What is required:
Resume the passage about ETC's bank credit and Lenfest's guaranty, writing on from its final sentence.

Selected text:
*** Begin section ***

On July 2, 2009, in consideration of Lenfest's agreement to guarantee the $5,000 increase to the Company's line of credit with PNC Bank, ETC issued to Lenfest warrants to purchase 450,450 shares of ETC Common Stock, which shares were equal in value to ten percent (10%) of the amount of the $5,000 increase.  The warrants are exercisable for seven years following issuance at an exercise price per share equal to $1.11, equaling the average closing price of ETC Common Stock during the 120 days preceding the issuance of the warrant.
 
On January 4, 2011, the Company entered into amendments to each of the warrants issued to Lenfest pursuant to which Lenfest agreed to remove a provision in each of the warrants which provided anti-dilution protection in the event the Company issued securities at a price below the exercise price set forth in the warrants.
 
Bank Credit and Facility
 
The Company has a line of credit facility with PNC Bank ("PNC Credit Agreement") of $20,000, which expires on June 30, 2013.  The  PNC Credit Agreement is subject to the condition that Lenfest continue to personally guarantee all of ETC's obligations to PNC Bank (the "Lenfest Guaranty") and that Lenfest pledge $10,000 in marketable securities as collateral security for his guarantee (the "Lenfest Pledge").
 
In connection with the PNC Credit Agreement and the Lenfest Pledge, ETC paid to Lenfest an origination fee of 100 shares of Series D Convertible Preferred Stock of the Company (the "Series D Preferred Stock"), which is equal to one percent (1%) of the market value of the $10,000 in marketable securities pledged by Lenfest to PNC Bank to secure ETC's obligations to PNC Bank.  The 100 shares of Series D Preferred Stock have a stated value of $1,000 per share, or $100 in the aggregate.  These shares of Series D Preferred Stock have a conversion price per share equal to $1.11, equaling the average closing price of the Company's Common Stock during the 120 days preceding the issuance of such shares and would convert into 90,090 shares of the Company's Common Stock.  Additionally, ETC will pay Lenfest annual interest equal to 2% of the amount of the Lenfest Pledge, payable in Series D Preferred Stock.

*** End section ***

[Pixel coordinate tracking records]
*** Begin section ***

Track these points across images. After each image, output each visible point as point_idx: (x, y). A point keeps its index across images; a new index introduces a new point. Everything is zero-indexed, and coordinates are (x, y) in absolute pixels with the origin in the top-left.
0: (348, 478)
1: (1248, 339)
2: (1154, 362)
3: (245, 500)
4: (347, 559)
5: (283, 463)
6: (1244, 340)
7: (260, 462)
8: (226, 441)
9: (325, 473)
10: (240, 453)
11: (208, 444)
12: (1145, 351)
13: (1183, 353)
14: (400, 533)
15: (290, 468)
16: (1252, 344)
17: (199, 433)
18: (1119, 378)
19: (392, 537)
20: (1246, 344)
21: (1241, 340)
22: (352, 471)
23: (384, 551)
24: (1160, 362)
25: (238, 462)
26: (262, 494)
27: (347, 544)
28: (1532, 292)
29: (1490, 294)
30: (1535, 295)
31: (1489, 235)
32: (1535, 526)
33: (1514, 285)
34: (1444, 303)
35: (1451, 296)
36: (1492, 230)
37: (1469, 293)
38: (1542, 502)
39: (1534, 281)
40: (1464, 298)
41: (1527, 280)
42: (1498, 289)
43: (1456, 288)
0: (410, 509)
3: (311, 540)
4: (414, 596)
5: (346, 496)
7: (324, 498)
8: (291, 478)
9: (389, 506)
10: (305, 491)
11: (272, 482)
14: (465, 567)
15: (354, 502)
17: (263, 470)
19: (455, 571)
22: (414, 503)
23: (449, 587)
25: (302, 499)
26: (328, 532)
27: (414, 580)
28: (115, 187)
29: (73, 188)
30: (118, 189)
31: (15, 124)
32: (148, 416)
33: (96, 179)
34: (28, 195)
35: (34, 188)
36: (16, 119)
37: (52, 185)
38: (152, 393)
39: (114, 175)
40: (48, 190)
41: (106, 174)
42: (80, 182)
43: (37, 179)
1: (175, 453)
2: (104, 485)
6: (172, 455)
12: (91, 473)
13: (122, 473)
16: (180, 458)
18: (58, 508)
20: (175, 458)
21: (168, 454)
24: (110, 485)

*** End section ***

Result:
In consideration of Lenfest entering into the PNC Credit Agreement and Lenfest Pledge, ETC issued to Lenfest warrants to purchase shares of ETC Common Stock equal to 10% of the amount of a $5,000 increase under the 2007 PNC Bank Credit Facility.  The warrants are exercisable for seven years following issuance at an exercise price per share equal to $1.11, which was equal to the average price of ETC Common Stock during the 120 days preceding the date of this warrant.
 
The Company recorded a loan origination deferred charge associated with these warrants of $487 using the Black-Scholes options-pricing model with the following weighted average assumptions: expected volatility of 91.9%; risk-free interest rate of 0.49%; and an expected life of seven years.  As of May 25, 2012, the unamortized balance of the deferred charge was $110.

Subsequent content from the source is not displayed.